Crise de l'élevageLes mesures annoncées par le gouvernement et les distributeurs

| AFP

Une série de mesures ont été avancées pour sortir le monde agricole de la crise, depuis la baisse des cotisations sociales détaillée mercredi par le gouvernement aux initiatives des distributeurs, en passant par des propositions au niveau européen.

Baisse des cotisations

Le Premier ministre Manuel Valls a annoncé mercredi à l'Assemblée nationale une baisse immédiate de sept points des cotisations sociales de tous les agriculteurs, ainsi qu'une « année blanche sociale » pour tous les agriculteurs ayant dégagé de très faibles revenus en 2015. Il précise ainsi les annonces faites jeudi soir par le président François Hollande, qui avait évoqué une baisse des cotisations sociales des agriculteurs, mais sans en donner le montant.

Les agriculteurs payent aujourd'hui 42 % de charges sociales au lieu de 45 %, grâce à une prise en charge, depuis janvier 2015, des allocations familiales équivalentes à 3 points.

Le Premier ministre a également évoqué, via la future loi « Sapin 2 », des « mesures complémentaires de rééquilibrage des relations commerciales » entre les producteurs agricoles et la grande distribution, « si nécessaire ».

Des gestes de la grande distribution

Après des réunions la semaine dernière avec le gouvernement, la grande distribution a multiplié les gestes pour tenter d'apaiser les agriculteurs, sans pour l'instant convaincre ces derniers, qui y voient des mesures de court terme et insuffisantes.

Mardi, E.Leclerc s'est engagé à ne pas baisser son prix d'achat des produits laitiers français lors des négociations commerciales avec ses fournisseurs, qui doivent se terminer le 29 février. La veille, il avait également annoncé vouloir lancer en 2016 « trois opérations nationales » de promotion sur la viande de bœuf, « ce qui permettra d'opérer un prélèvement de 12.000 têtes supplémentaires et aidera au soutien des cours ».

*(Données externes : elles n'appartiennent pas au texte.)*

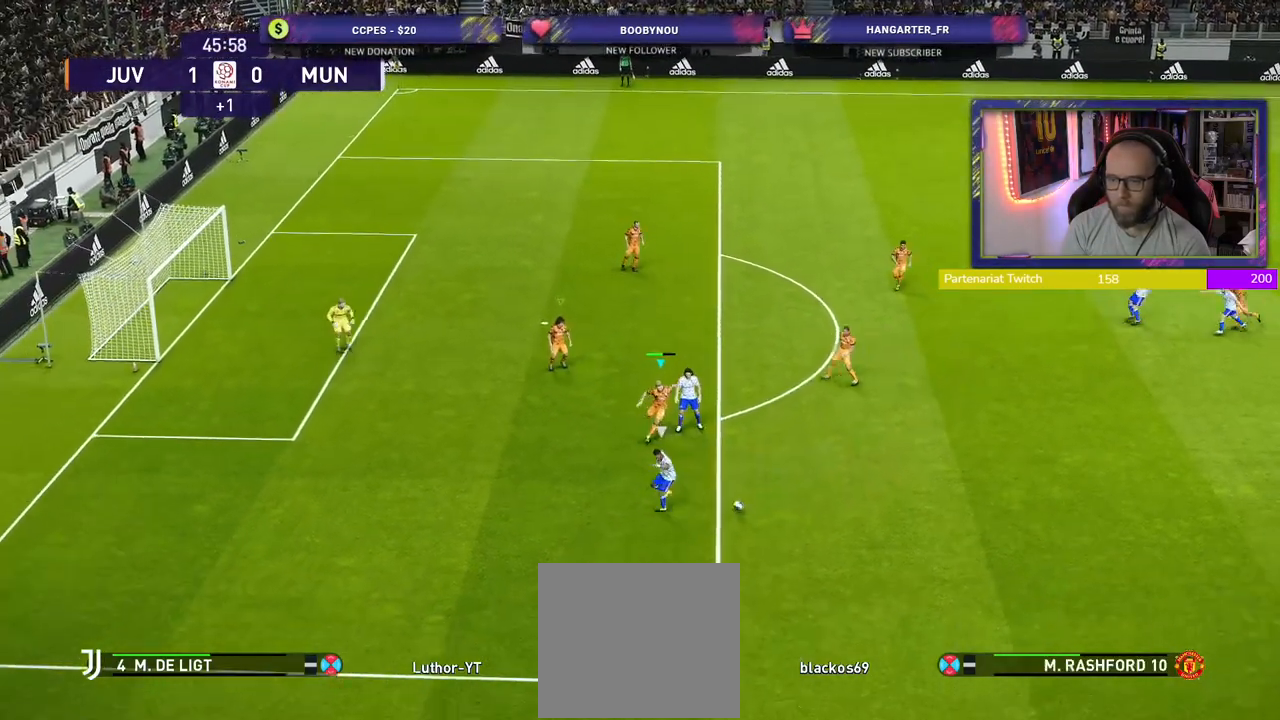
{"buttons": ["R2"], "left_stick": "down-right", "right_stick": "center", "events": []}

De son côté, la Fédération du commerce et de la distribution (FCD), qui représente les autres principales enseignes françaises (Auchan, Carrefour, Casino, Cora, Lidl, Système U), a déclaré mardi être prête à participer à un fonds de soutien de 100 millions d'euros en faveur des éleveurs porcins. Sa mise en œuvre, validée par l'Autorité de la concurrence, est encore soumise à l'accord des autres acteurs de la chaîne agroalimentaire : abattage, charcuterie, restauration collective et commerciale. Celui-ci « devra être finalisé dans les prochains jours », selon la FCD.

Vendredi, Auchan avait annoncé la mise en place d'un contrat tripartite (distribution, industriels, producteurs) de trois ans renouvelables avec plusieurs producteurs de porc du Nord-Pas-de-Calais, pour leur assurer une visibilité et des montants minimum d'achat, prenant notamment en compte les évolutions des coûts de production.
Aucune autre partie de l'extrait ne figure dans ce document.